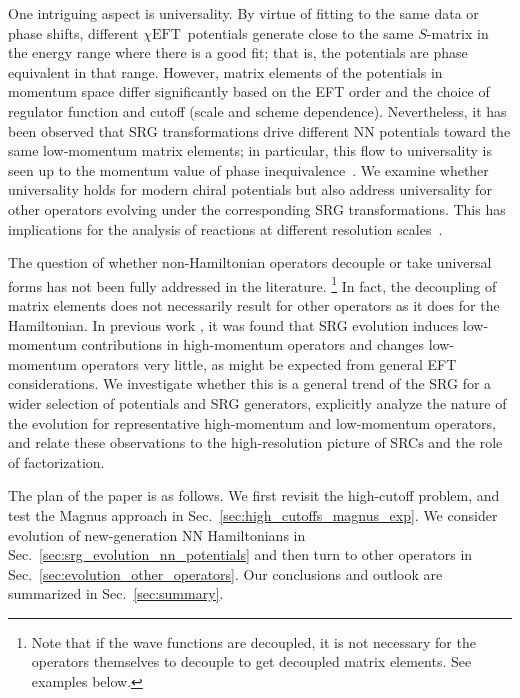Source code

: \documentclass[10pt,aps,prc,floatfix,twocolumn,nofootinbib]{revtex4-1}
\newcommand{\chiEFT}{\ensuremath{\chi{\textrm{EFT}}}}
\begin{document}
One intriguing aspect is universality.
By virtue of fitting to the same data or phase shifts, different \chiEFT\ potentials generate close to the same $S$-matrix in the energy range where there is a good fit; that is, the potentials are phase equivalent in that range.
However, matrix elements of the potentials in momentum space differ significantly based on the EFT order and the choice of regulator function and cutoff (scale and scheme dependence). 
Nevertheless, it has been observed that SRG transformations drive different NN potentials toward the same low-momentum matrix elements; in particular, this flow to universality is seen up to the momentum value of phase inequivalence~\cite{Bogner:2003wn,Bogner:2001gq,Dainton:2013axa}. 
We examine whether universality holds for modern chiral potentials but also address universality for other operators evolving under the corresponding SRG transformations.
This has implications for the analysis of reactions at different resolution scales~\cite{Furnstahl:2013dsa,More:2015tpa,More:2017syr}.


The question of whether non-Hamiltonian operators decouple or take universal forms has not been fully addressed in the literature.%
\footnote{Note that if the wave functions are decoupled, it is not necessary for the operators themselves to decouple to get decoupled matrix elements. See examples below.}
In fact, the decoupling of matrix elements does not necessarily result for other operators as it does for the Hamiltonian.
In previous work \cite{Anderson:2010aq,Bogner:2012zm}, it was found that SRG evolution induces low-momentum contributions in high-momentum operators and changes low-momentum operators very little, as might be expected from general EFT considerations.
We investigate whether this is a general trend of the SRG for a wider selection of potentials and SRG generators, explicitly analyze the nature of the evolution for representative high-momentum and low-momentum operators, and relate these observations to the high-resolution picture of SRCs and the role of factorization.


The plan of the paper is as follows.
We first revisit the high-cutoff problem, and test the Magnus approach in Sec.~\ref{sec:high_cutoffs_magnus_exp}.
We consider evolution of new-generation NN Hamiltonians in Sec.~\ref{sec:srg_evolution_nn_potentials} and then turn to other operators in Sec.~\ref{sec:evolution_other_operators}.
Our conclusions and outlook are summarized in Sec.~\ref{sec:summary}.


\end{document}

▶ Task item:
Quote every record above exactly, leaving out the pictures.

▶ Written solution:
Source code

: \documentclass[10pt,aps,prc,floatfix,twocolumn,nofootinbib]{revtex4-1}
\newcommand{\chiEFT}{\ensuremath{\chi{\textrm{EFT}}}}
\begin{document}
One intriguing aspect is universality.
By virtue of fitting to the same data or phase shifts, different \chiEFT\ potentials generate close to the same $S$-matrix in the energy range where there is a good fit; that is, the potentials are phase equivalent in that range.
However, matrix elements of the potentials in momentum space differ significantly based on the EFT order and the choice of regulator function and cutoff (scale and scheme dependence). 
Nevertheless, it has been observed that SRG transformations drive different NN potentials toward the same low-momentum matrix elements; in particular, this flow to universality is seen up to the momentum value of phase inequivalence~\cite{Bogner:2003wn,Bogner:2001gq,Dainton:2013axa}. 
We examine whether universality holds for modern chiral potentials but also address universality for other operators evolving under the corresponding SRG transformations.
This has implications for the analysis of reactions at different resolution scales~\cite{Furnstahl:2013dsa,More:2015tpa,More:2017syr}.


The question of whether non-Hamiltonian operators decouple or take universal forms has not been fully addressed in the literature.%
\footnote{Note that if the wave functions are decoupled, it is not necessary for the operators themselves to decouple to get decoupled matrix elements. See examples below.}
In fact, the decoupling of matrix elements does not necessarily result for other operators as it does for the Hamiltonian.
In previous work \cite{Anderson:2010aq,Bogner:2012zm}, it was found that SRG evolution induces low-momentum contributions in high-momentum operators and changes low-momentum operators very little, as might be expected from general EFT considerations.
We investigate whether this is a general trend of the SRG for a wider selection of potentials and SRG generators, explicitly analyze the nature of the evolution for representative high-momentum and low-momentum operators, and relate these observations to the high-resolution picture of SRCs and the role of factorization.


The plan of the paper is as follows.
We first revisit the high-cutoff problem, and test the Magnus approach in Sec.~\ref{sec:high_cutoffs_magnus_exp}.
We consider evolution of new-generation NN Hamiltonians in Sec.~\ref{sec:srg_evolution_nn_potentials} and then turn to other operators in Sec.~\ref{sec:evolution_other_operators}.
Our conclusions and outlook are summarized in Sec.~\ref{sec:summary}.


\end{document}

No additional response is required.